* REQUIRED WORK
All of the records below are to be output exactly; no image belongs in the result.

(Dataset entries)
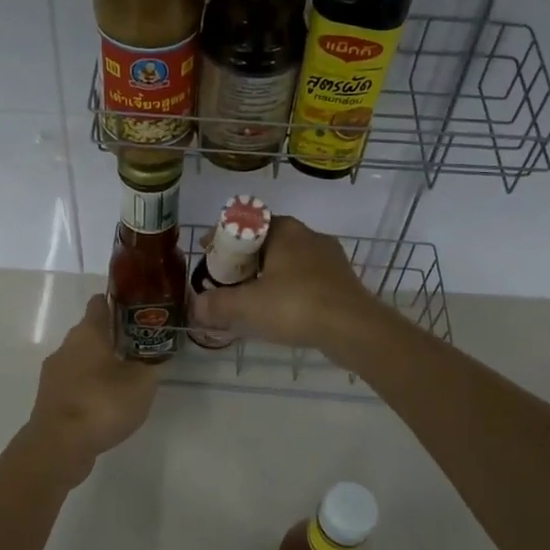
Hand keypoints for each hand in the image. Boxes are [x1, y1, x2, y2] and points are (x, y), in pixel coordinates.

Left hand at [21, 294, 158, 480]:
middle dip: (114, 338)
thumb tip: (154, 355)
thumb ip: (151, 364)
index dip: (119, 302)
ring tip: (127, 378)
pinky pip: (75, 383)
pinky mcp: (50, 399)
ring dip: (101, 364)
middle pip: (91, 332)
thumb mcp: (142, 382)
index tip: (139, 310)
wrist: (59, 446)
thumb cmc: (102, 403)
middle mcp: (66, 346)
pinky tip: (107, 403)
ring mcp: (54, 374)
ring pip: (81, 359)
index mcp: (87, 332)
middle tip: (141, 348)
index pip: (100, 303)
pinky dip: (90, 387)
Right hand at [192, 216, 385, 354]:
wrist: (353, 328)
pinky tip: (279, 310)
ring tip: (249, 296)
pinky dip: (287, 288)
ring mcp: (329, 257)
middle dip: (244, 258)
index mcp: (285, 230)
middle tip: (226, 278)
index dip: (223, 236)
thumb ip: (218, 304)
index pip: (246, 221)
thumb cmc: (296, 305)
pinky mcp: (341, 280)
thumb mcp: (248, 305)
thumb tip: (195, 307)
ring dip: (266, 274)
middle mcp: (308, 235)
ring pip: (287, 260)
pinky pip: (305, 278)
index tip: (208, 252)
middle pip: (266, 241)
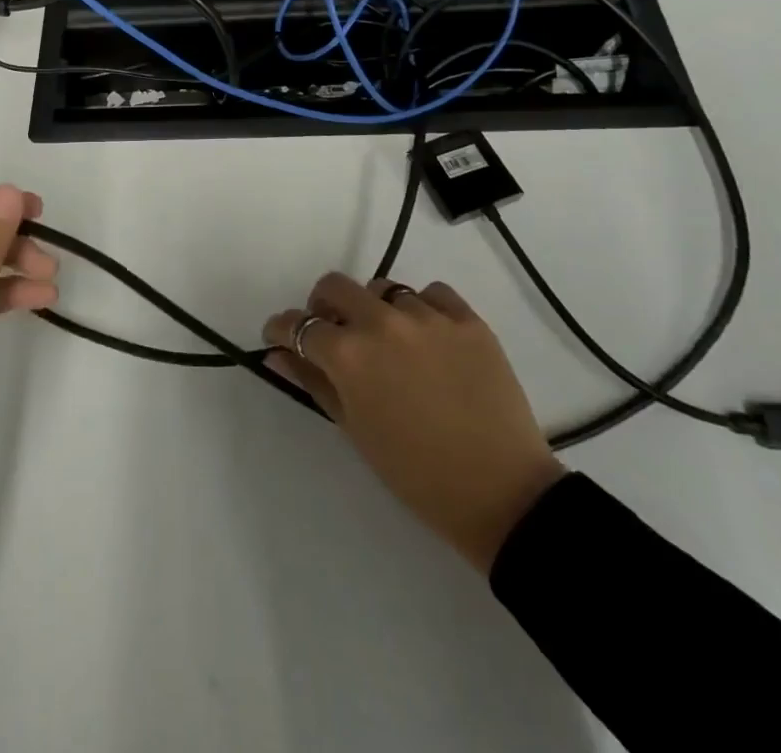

* TASK SOLUTION
Hand keypoints for each hand in the image. Boxes are [x1, y1, x2, y2] and points are (x, y), in pixel coordinates.

Left hand at [21, 294, 158, 480]:
middle dip: (114, 338)
thumb tip: (154, 355)
thumb ip: (151, 364)
index dip: (119, 302)
ring tip: (127, 378)
pinky pip: (75, 383)
pinky mcp: (50, 399)
ring dip: (101, 364)
middle pip: (91, 332)
thumb mcp: (142, 382)
index tip: (139, 310)
wrist: (59, 446)
thumb cmc: (102, 403)
middle mcp: (66, 346)
pinky tip: (107, 403)
ring mcp: (54, 374)
ring pip: (81, 359)
index mcp: (87, 332)
middle tip: (141, 348)
index pip: (100, 303)
pinky dip: (90, 387)
Right hand at [192, 216, 385, 354]:
wrist: (353, 328)
pinky tip: (279, 310)
ring tip: (249, 296)
pinky dip: (287, 288)
ring mcp: (329, 257)
middle dip: (244, 258)
index mcp: (285, 230)
middle tip: (226, 278)
index dip: (223, 236)
thumb ip: (218, 304)
index pip: (246, 221)
thumb cmc: (296, 305)
pinky mcp: (341, 280)
thumb mcp: (248, 305)
thumb tip: (195, 307)
ring dip: (266, 274)
middle mcp: (308, 235)
ring pip: (287, 260)
pinky pip: (305, 278)
index tip: (208, 252)
middle pip: (266, 241)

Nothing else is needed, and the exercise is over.